25 de febrero de 2013

¡Hemos de estar despiertos!

Evangelio según San Lucas 9,28b-36.

Unos ocho días después de decir esto, Jesús tomó a Pedro, Juan y Santiago, y subió a la montaña para orar.
Mientras oraba, su rostro cambió de aspecto y sus vestiduras se volvieron de una blancura deslumbrante.
Y dos hombres conversaban con él: eran Moisés y Elías,
que aparecían revestidos de gloria y hablaban de la partida de Jesús, que iba a cumplirse en Jerusalén.
Pedro y sus compañeros tenían mucho sueño, pero permanecieron despiertos, y vieron la gloria de Jesús y a los dos hombres que estaban con él.
Mientras estos se alejaban, Pedro dijo a Jesús: "Maestro, ¡qué bien estamos aquí! Hagamos tres carpas, una para ti, otra para Moisés y otra para Elías". El no sabía lo que decía.
Mientras hablaba, una nube los cubrió con su sombra y al entrar en ella, los discípulos se llenaron de temor.
Desde la nube se oyó entonces una voz que decía: "Este es mi Hijo, el Elegido, escúchenlo".
Y cuando se oyó la voz, Jesús estaba solo. Los discípulos callaron y durante todo ese tiempo no dijeron a nadie lo que habían visto.




COMENTARIO:


  San Lucas nos refiere en su Evangelio, que el Señor, ocho días después de hablar a sus apóstoles sobre la Pasión que tenía que padecer, se llevó con Él a Pedro, Juan y Santiago para orar al Monte. Y es allí, donde Jesús les permite conocer, a través de su Transfiguración, la gloria de su divinidad.

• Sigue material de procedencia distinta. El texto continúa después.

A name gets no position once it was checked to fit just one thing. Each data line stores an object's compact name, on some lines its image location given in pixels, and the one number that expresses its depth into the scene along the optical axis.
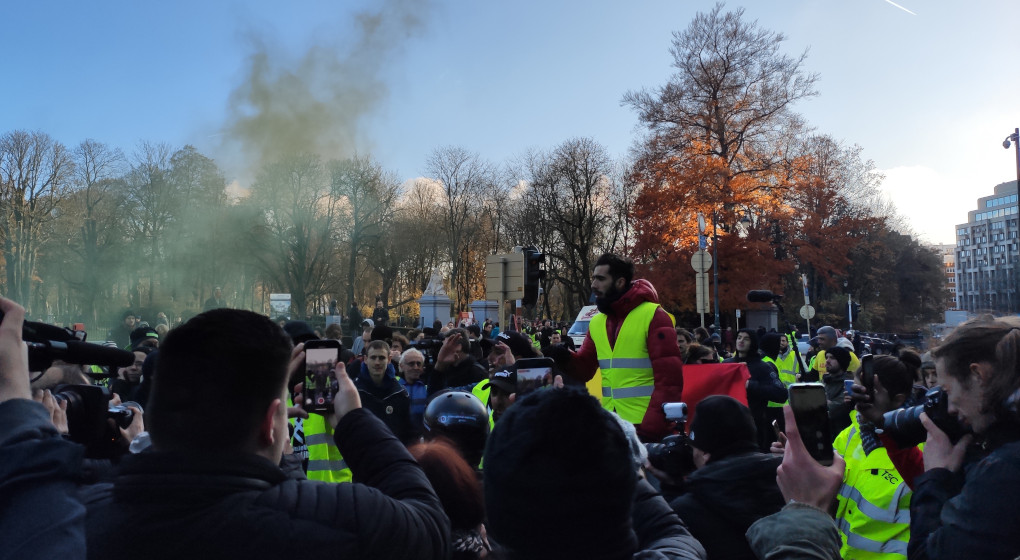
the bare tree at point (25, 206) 37.69
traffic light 11.05
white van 25.20
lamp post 26.54
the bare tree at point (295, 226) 36.81
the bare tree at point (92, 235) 35.84
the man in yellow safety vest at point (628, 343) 4.83
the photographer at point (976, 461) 1.83
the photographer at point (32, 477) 1.44
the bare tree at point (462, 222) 54.84
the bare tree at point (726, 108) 32.75
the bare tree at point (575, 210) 51.50
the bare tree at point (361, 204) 44.81
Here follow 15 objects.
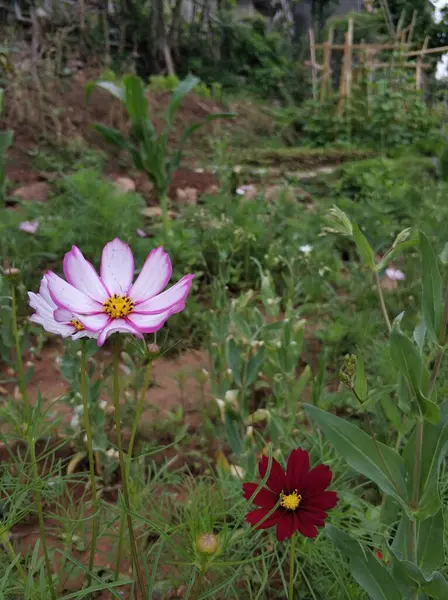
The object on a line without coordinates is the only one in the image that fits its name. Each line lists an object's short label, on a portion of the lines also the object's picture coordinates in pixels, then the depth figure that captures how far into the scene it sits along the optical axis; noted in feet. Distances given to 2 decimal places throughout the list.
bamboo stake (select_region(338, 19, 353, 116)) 9.81
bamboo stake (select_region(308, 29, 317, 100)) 10.54
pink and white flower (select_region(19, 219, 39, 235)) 3.01
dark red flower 0.85
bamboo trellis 10.01
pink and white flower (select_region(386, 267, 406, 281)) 2.95
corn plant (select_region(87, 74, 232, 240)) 3.68
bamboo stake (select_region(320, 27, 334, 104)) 10.43
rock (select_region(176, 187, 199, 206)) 4.61
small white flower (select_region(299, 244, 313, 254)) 3.02
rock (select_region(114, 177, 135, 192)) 4.76
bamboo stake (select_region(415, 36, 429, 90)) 11.26
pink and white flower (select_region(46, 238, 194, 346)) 0.73
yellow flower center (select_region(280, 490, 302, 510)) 0.87
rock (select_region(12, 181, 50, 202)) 4.38
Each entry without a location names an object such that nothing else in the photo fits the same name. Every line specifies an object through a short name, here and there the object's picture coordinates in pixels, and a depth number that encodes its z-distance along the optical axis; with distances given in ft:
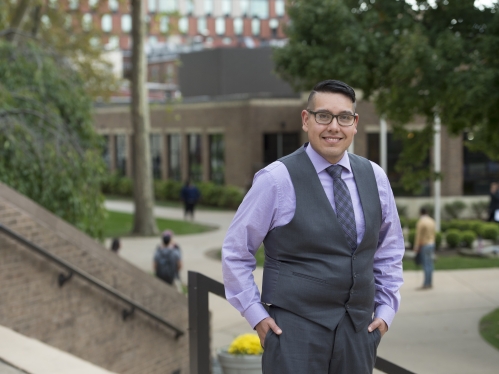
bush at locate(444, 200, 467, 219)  92.58
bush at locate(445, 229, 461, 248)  66.23
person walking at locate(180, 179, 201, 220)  90.89
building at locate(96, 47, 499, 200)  94.99
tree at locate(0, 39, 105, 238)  32.40
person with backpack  41.91
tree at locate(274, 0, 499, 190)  34.91
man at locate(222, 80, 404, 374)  9.11
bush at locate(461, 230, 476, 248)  65.78
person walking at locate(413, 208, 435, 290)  48.44
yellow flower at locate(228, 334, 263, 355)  18.07
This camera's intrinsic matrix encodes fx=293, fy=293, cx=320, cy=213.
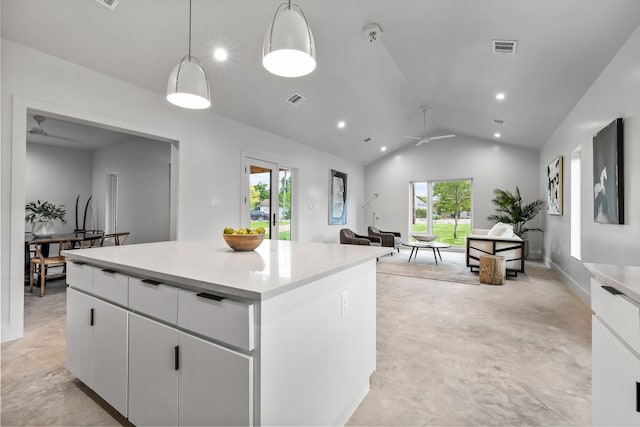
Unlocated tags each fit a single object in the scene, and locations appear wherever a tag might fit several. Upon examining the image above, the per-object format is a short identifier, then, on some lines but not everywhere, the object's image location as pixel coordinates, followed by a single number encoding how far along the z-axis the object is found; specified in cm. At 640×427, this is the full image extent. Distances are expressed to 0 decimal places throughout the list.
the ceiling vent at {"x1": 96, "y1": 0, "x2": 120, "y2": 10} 235
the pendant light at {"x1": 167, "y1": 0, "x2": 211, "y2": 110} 175
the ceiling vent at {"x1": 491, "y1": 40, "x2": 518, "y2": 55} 306
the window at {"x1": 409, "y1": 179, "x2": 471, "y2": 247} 819
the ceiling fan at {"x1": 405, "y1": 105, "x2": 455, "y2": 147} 633
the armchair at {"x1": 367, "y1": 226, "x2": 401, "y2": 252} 714
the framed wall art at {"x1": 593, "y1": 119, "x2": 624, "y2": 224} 260
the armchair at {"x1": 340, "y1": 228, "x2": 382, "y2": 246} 617
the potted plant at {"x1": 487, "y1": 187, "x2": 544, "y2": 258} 677
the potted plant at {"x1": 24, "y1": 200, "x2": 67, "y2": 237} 447
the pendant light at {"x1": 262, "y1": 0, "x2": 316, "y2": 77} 136
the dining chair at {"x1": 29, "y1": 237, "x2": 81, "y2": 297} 387
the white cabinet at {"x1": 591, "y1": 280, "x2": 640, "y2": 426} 98
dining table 398
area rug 495
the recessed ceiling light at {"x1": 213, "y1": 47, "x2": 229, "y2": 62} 319
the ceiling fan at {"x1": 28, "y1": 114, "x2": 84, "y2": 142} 432
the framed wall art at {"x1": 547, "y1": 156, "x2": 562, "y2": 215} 488
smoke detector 335
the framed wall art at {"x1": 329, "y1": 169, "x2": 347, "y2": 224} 765
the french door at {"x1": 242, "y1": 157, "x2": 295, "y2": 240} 507
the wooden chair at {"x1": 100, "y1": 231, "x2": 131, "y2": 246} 607
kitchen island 103
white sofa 507
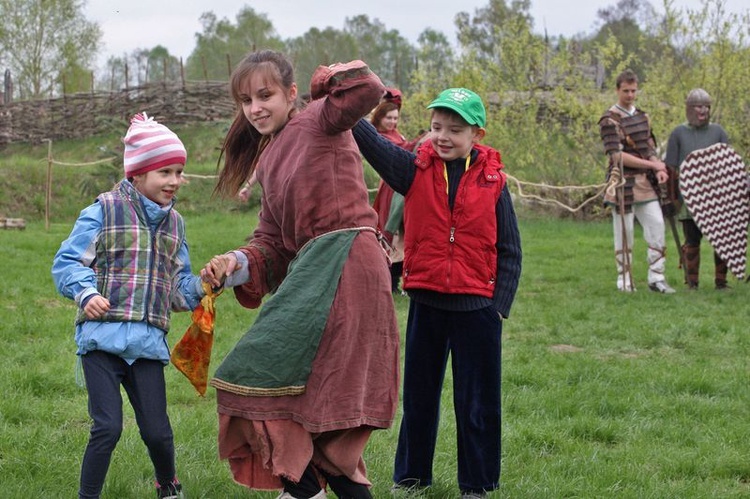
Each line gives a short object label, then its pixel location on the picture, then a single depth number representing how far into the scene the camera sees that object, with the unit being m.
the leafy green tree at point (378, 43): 67.50
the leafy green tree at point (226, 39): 54.28
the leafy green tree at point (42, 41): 40.84
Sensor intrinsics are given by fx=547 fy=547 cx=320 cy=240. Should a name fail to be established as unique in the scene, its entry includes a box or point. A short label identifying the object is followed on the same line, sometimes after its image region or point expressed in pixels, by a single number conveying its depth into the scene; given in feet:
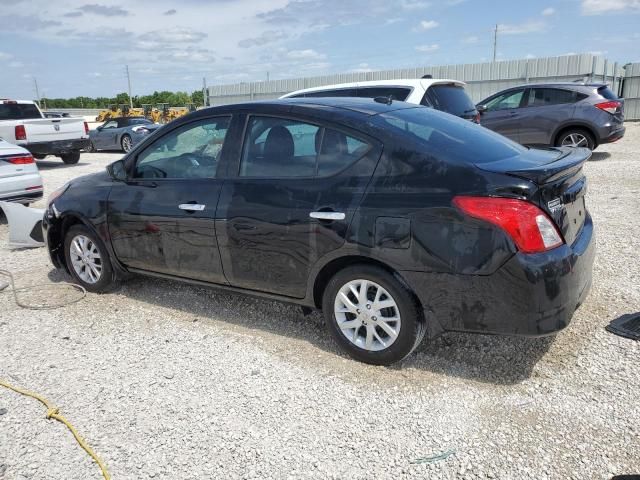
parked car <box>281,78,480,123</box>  26.78
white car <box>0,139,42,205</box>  26.78
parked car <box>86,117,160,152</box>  63.67
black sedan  9.87
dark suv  38.04
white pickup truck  47.16
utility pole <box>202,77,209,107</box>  107.34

  En primer lugar, este hecho sirvió para demostrar a Pedro que las palabras que, por Gracia de Dios, pronunció afirmando la identidad divina de Jesucristo, se ven ahora reafirmadas por el propio Padre celestial. Este suceso sobrenatural también manifiesta el cumplimiento en Cristo de las promesas realizadas en el Antiguo Testamento, ya que Moisés y Elías contemplaron la gloria de Dios en la Montaña y cada uno de ellos, a su manera, testificó el sufrimiento que debía pasar el Mesías para liberar al Pueblo elegido.
Así mismo, la Transfiguración nos indica la presencia de la Trinidad Santísima: el Hijo, que es el Siervo de Dios anunciado, a la espera de cumplir la voluntad del Padre; el Espíritu Santo, que como nos transmite la Revelación se mostró a los israelitas como nube que cubría el Tabernáculo, manifestando la presencia divina; y la voz, grave y profunda de Dios Padre, que anuncia la realidad del Verbo encarnado.


  Jesucristo, a través de esta visión, fortalece la fe de sus discípulos al mostrarles los indicios de la gloria que iba a tener después de su Resurrección. El Señor sabía que Pedro, Juan y Santiago tendrían que acompañarle en los momentos terribles de su agonía en Getsemaní, y por eso les regala esos instantes inolvidables de manifestación sobrenatural, que servirán para sostener su esperanza ante los difíciles sucesos que se les avecinan.


  Todo lo leído tiene que hacernos recapacitar sobre la actuación de Cristo en nuestras vidas. El sabe cada momento y circunstancia complicada que tendremos que sobrellevar, poniendo a prueba la fuerza de nuestra fe. Y por ello nos recuerda que para entrar en su Gloria será necesario pasar por la Cruz en nuestro “Jerusalén” particular. Porque cada uno de nosotros tendrá la suya: pequeña o grande; pesada o ligera; pronta o duradera, pero siempre con la confianza puesta en la certeza de que Jesús nos espera en la Gloria, para hacernos partícipes de ella.


  No quiero dejar pasar por alto esa referencia que hace el Señor a ese cansancio que vence a los Apóstoles, y que también encontraremos en los últimos momentos del Huerto de los Olivos. Ese sueño que nos aturde muchas veces y nos impide observar las maravillas de Dios. Ese sopor, fruto de las inquietudes terrenas que nos quitan la paz y el tiempo para cumplir el mandato divino de propagar el Evangelio.
Hemos de estar despiertos; comprometernos a estarlo, porque despertar es seguir a Cristo y recibir la posibilidad de reunirnos con Él en su Gloria, si primero estamos dispuestos a acompañarle, con nuestra vida, hasta los pies del Calvario.